I know I have done a Life Update not too long ago, but things change quite quickly at the moment and I have been reminiscing quite a lot lately. You know that feeling when you feel like life is slipping through your fingers (and now I have ABBA’s song stuck in my head…)? It’s not that I don’t feel in control of it – it’s more of the contrary, I have control issues 😀 – but I cannot seem to realize that 4 months have gone by since I finished my first year of Master’s degree. Like, what??? Where have those months gone? How is it that I cannot seem to ever know the date and still believe that we are in May?
For the past 4 months, I have been doing an internship in a quite large company and, well needless to say that if these months have gone by so quickly, I have quite enjoyed this work experience.
I have been so lucky to work with incredibly nice, smart, funny and loving people. They were really human, you know what I mean?. It wasn’t all about work and budget and deadlines, it was about doing the best job possible, creating good quality products, helping each other out, knowing when to be serious and efficient and when to cut some slack and have a good laugh.
I have not felt like ‘just the intern’ at any moment, and that’s something. Though my degree is somewhat high, some people just believe that a 22 year-old doesn’t have neither the life experience nor the work experience required to give them attention and interest. Well, the people I worked with were the opposite.
Looking back on theses 4 months, I realize how lucky I have been to be able to learn, get experience and work for, such an amazing team. Life experiences and work experiences are so important as they shape you in different ways. I have been challenged, but not put over the edge I have been trusted, I have been considered as a bonus part of the team and I have been (very well) taken care of. I am not saying that the work I’ve done has been incredibly important, but I believe that everyone can play a part and they’ve allowed me to learn through that. So I just want to send them a huge thank you, you will not be forgotten.
In the last 4 months, I have had some highs and lows. First with being accepted in the two second year of Master’s degree I had applied to. I was so down, had such low self-esteem and had to put everything back into a huge question mark. For months, I would toss and turn in bed, be crippled with anxiety during the day because I couldn’t visualize where I would be next school year. I am a big visualizer, if I can visualize it, then it’s meant to happen. And any of the programs I had found, I couldn’t visualize myself doing it, and being in the city where it was taught. The, I found the one I have been accepted to. Right upon reading the descriptions I could feel that was it. I could see myself in the city, going to Uni and learning amongst international students. It was perfect for me. The day I got accepted, I just felt a huge wave a relief. I can do it. Everything happens for a reason. And when the week after, my boyfriend told me he was accepted in the same city. I felt like I could cry a river of tears of relief.

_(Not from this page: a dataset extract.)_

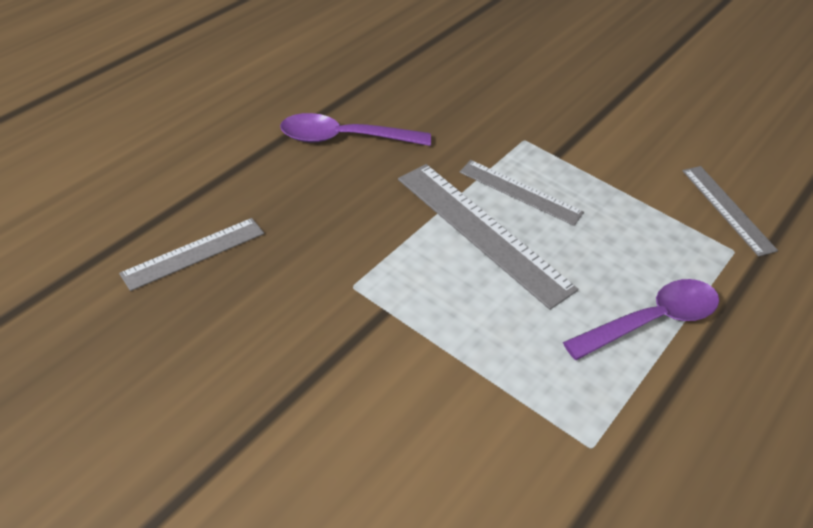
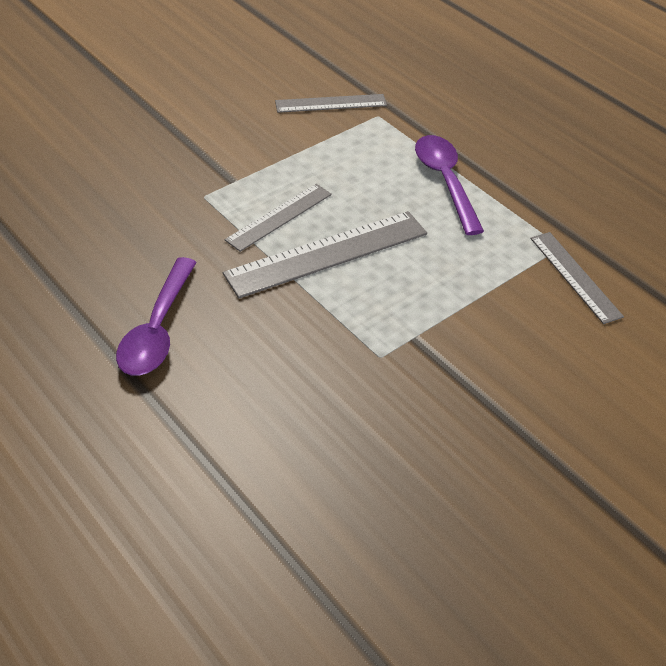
camera: 75 degrees left, 0 degrees up
grey ruler [119,218,264,291] -> grey ruler moved to [530,232,624,324]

Last weekend, we went to the city to visit apartments, I really loved the first one we visited, it was smaller but it felt so cozy, and when I started to visualize us there, I got scared. What if we don’t get it? What if it’s not meant for us? Shouldn’t we visit others? And then, when I started to describe to my mom when my family was abroad, I realized: it was perfect. No need to be scared to have made the wrong choice (I don’t like making decisions), if it’s meant to be, it will be. And guess what… we got the apartment!!! I am over the moon and already thinking about how I am going to decorate it. We won’t be moving in until the end of August, when my boyfriend finishes his internship, but just knowing that a home for us is waiting is amazing.
I feel like a chapter is about to close and another one about to begin (but if I could get a just a few weeks of peace and quiet could be very relaxing, please?).
During those 4 months, I also found my blogging style. I now feel more confident about posting different topic-related posts and not feeling too down when a post I love doesn’t do so well. As long as I am proud of it and worked hard to do my best, I am okay with the response – or lack of response. I now know how I work best to create a content I am happy with, basically running for something to write on whenever I have an idea or a few for a blogpost and then either writing it right away if I am super inspired or waiting for inspiration to kick in, (or the energy to write it). Usually when writing it, I have a few ideas for photos or the main picture so I’ll write that down as well. I know that usually at the weekends, I am too brainly (is that even a word?) tired to write down a post so I’ll write them during the week and then do all of the photo-taking, layout, tags, links, proofreading, scheduling on the weekends. I am happy to have found an organization that works for me, but I admit that I am dreading a bit the start of the Uni year, I don’t know my schedule yet and I’ll have to find a new organization for my blog. I’m afraid that I’ll probably have to go back to one post a week, probably with the odd second one. We’ll see.
If you have made it that far, thank you very much, I’m pretty ramble-y today! I just wanted to say thank you, you that are reading this post, liking and commenting. It honestly makes me so happy to see a like or a comment notification, even if you are just reading, it’s nice to know that someone you don’t know personally as read your work.
I hope you have enjoyed this post, and wish you a very happy day!